(formerly IRIN News) Journalism from the heart of crises

Women raise their voices against violence

Hundreds of Congolese women appealed to their government on Saturday for better protection against gender-based violence, a persistent problem despite the end of years of fighting in the country.

"In recent years, young men have taken pleasure in flirting with immoral values," Micheline Ngoulou, who heads the Congolese Association Against Violence Against Women, said. "They used [the] period of chaos to inflict violence against those who are most vulnerable: women."

The appeal was made at a rally of womens' organisations in the capital, Brazzaville, two days after the International Day for the Elimination of Violence against Women. The organisations called for tougher laws against offenders; the improvement of information and prevention mechanisms and a national programme to allow victims and offenders to reintegrate into society.

They also called for other initiatives - outside the prison system - to address gender-based violence.

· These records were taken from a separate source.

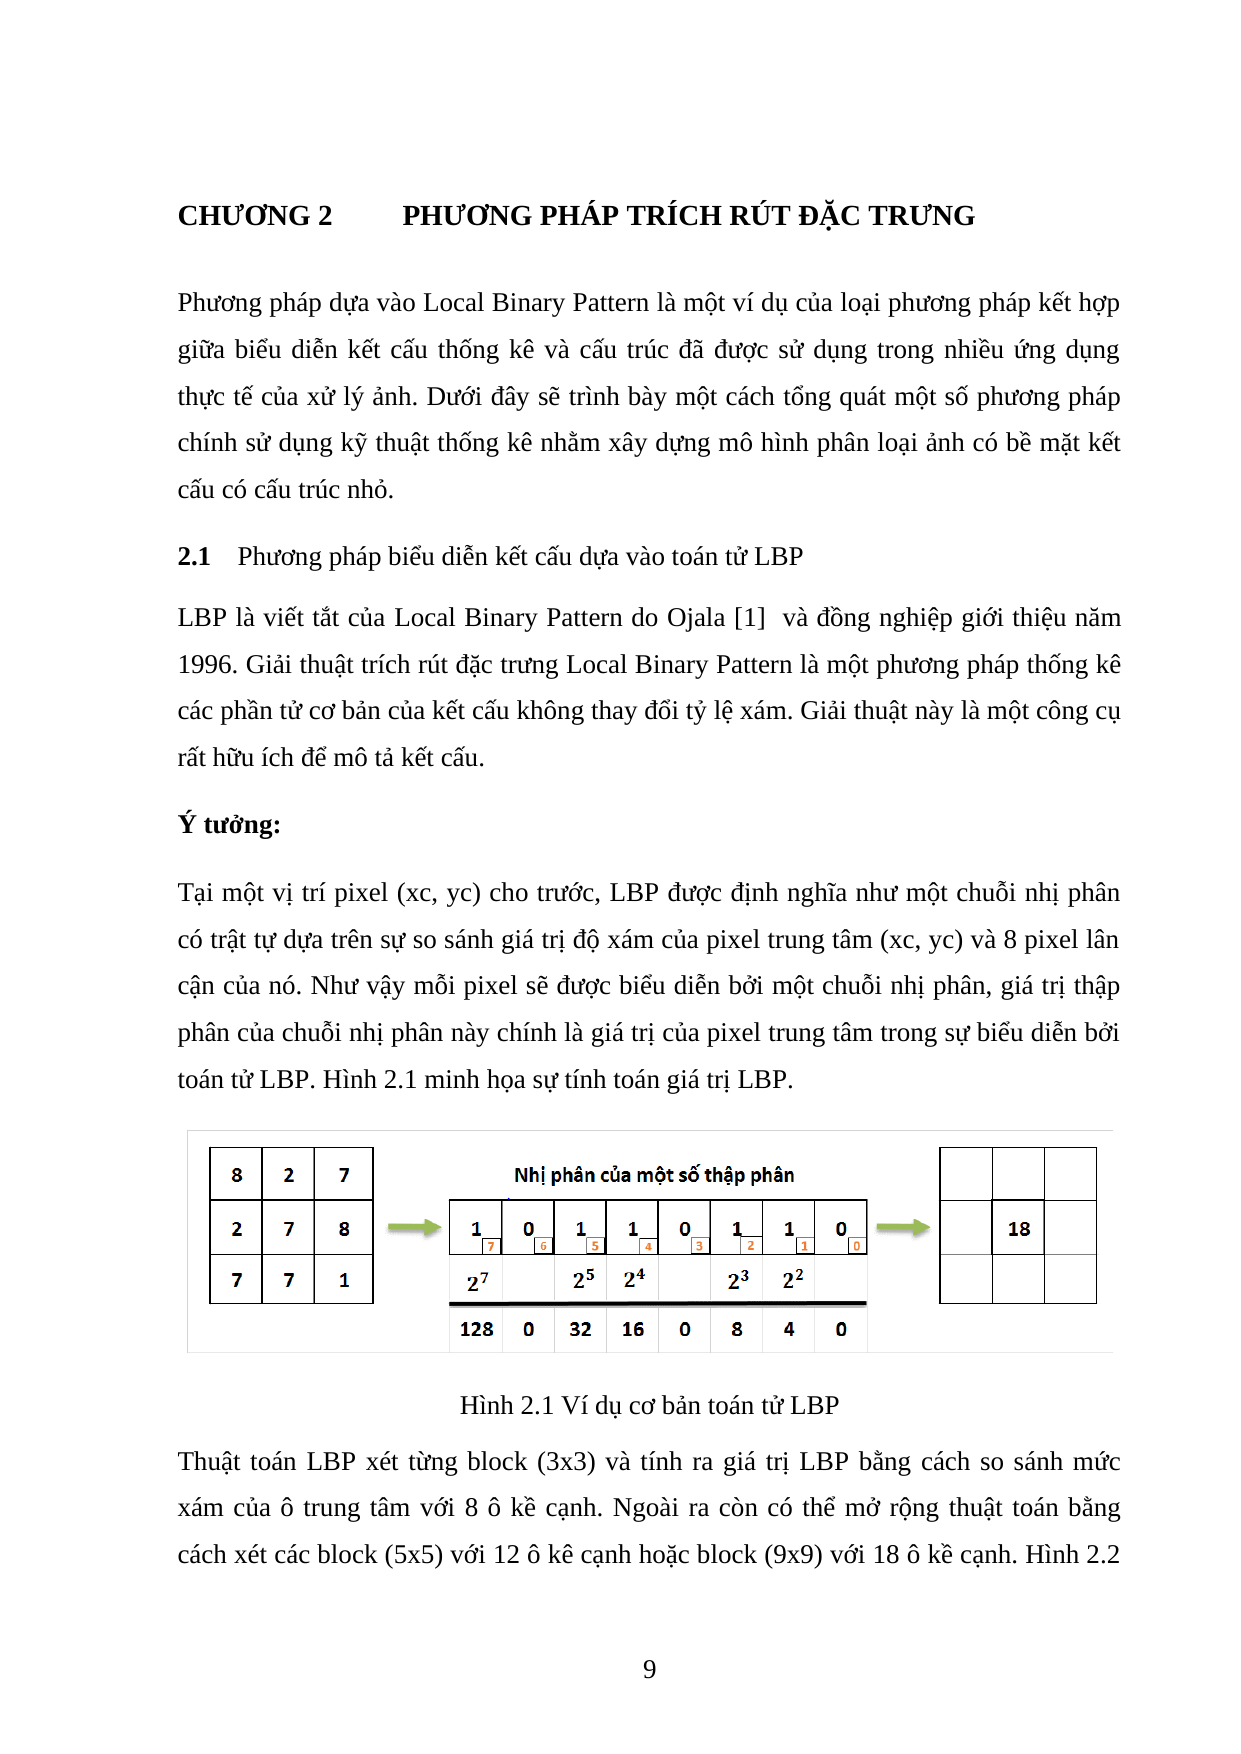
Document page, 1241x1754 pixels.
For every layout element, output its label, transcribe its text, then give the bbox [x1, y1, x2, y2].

text Phương pháp dựa vào Local Binary Pattern là một ví dụ của loại phương pháp kết hợp giữa biểu diễn kết cấu thống kê và cấu trúc đã được sử dụng trong nhiều ứng dụng thực tế của xử lý ảnh. Dưới đây sẽ trình bày một cách tổng quát một số phương pháp chính sử dụng kỹ thuật thống kê nhằm xây dựng mô hình phân loại ảnh có bề mặt kết cấu có cấu trúc nhỏ. [177, 286, 1122, 504]
subtitle PHƯƠNG PHÁP TRÍCH RÚT ĐẶC TRƯNG [177, 198, 1122, 231]
text LBP là viết tắt của Local Binary Pattern do Ojala và đồng nghiệp giới thiệu năm 1996. Giải thuật trích rút đặc trưng Local Binary Pattern là một phương pháp thống kê các phần tử cơ bản của kết cấu không thay đổi tỷ lệ xám. Giải thuật này là một công cụ rất hữu ích để mô tả kết cấu. [177, 601, 1122, 772]
subtitle Phương pháp biểu diễn kết cấu dựa vào toán tử LBP [177, 540, 1122, 572]
text Ý tưởng: [177, 809, 1122, 840]
text Tại một vị trí pixel (xc, yc) cho trước, LBP được định nghĩa như một chuỗi nhị phân có trật tự dựa trên sự so sánh giá trị độ xám của pixel trung tâm (xc, yc) và 8 pixel lân cận của nó. Như vậy mỗi pixel sẽ được biểu diễn bởi một chuỗi nhị phân, giá trị thập phân của chuỗi nhị phân này chính là giá trị của pixel trung tâm trong sự biểu diễn bởi toán tử LBP. Hình 2.1 minh họa sự tính toán giá trị LBP. [177, 876, 1122, 1094]
text Hình 2.1 Ví dụ cơ bản toán tử LBP [177, 1389, 1122, 1420]
picture [186, 1130, 1113, 1353]
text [177, 1445, 1122, 1569]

A member of the Congolese Association of Female Lawyers, Blanche Zissi, said the focus should also be on soliciting the active participation of the public in stemming violence against women. She said urban neighbourhoods should be made more aware of gender-based violence so that a warning system could be set up.

"Human rights activists, wherever they are, are already doing this almost daily. All they need to do is include other people concerned with the respect for human rights into their network," she said.

In Congo, rape and sexual harassment top the list of violence acts against women. Years of wars and political instability have contributed to male victimisation of women, rights bodies have said.

A study conducted by MSF-France between July and November 1999 shows that of some 100,000 people who returned home as the civil war wound down, at least 35,000 women were reported to have been raped.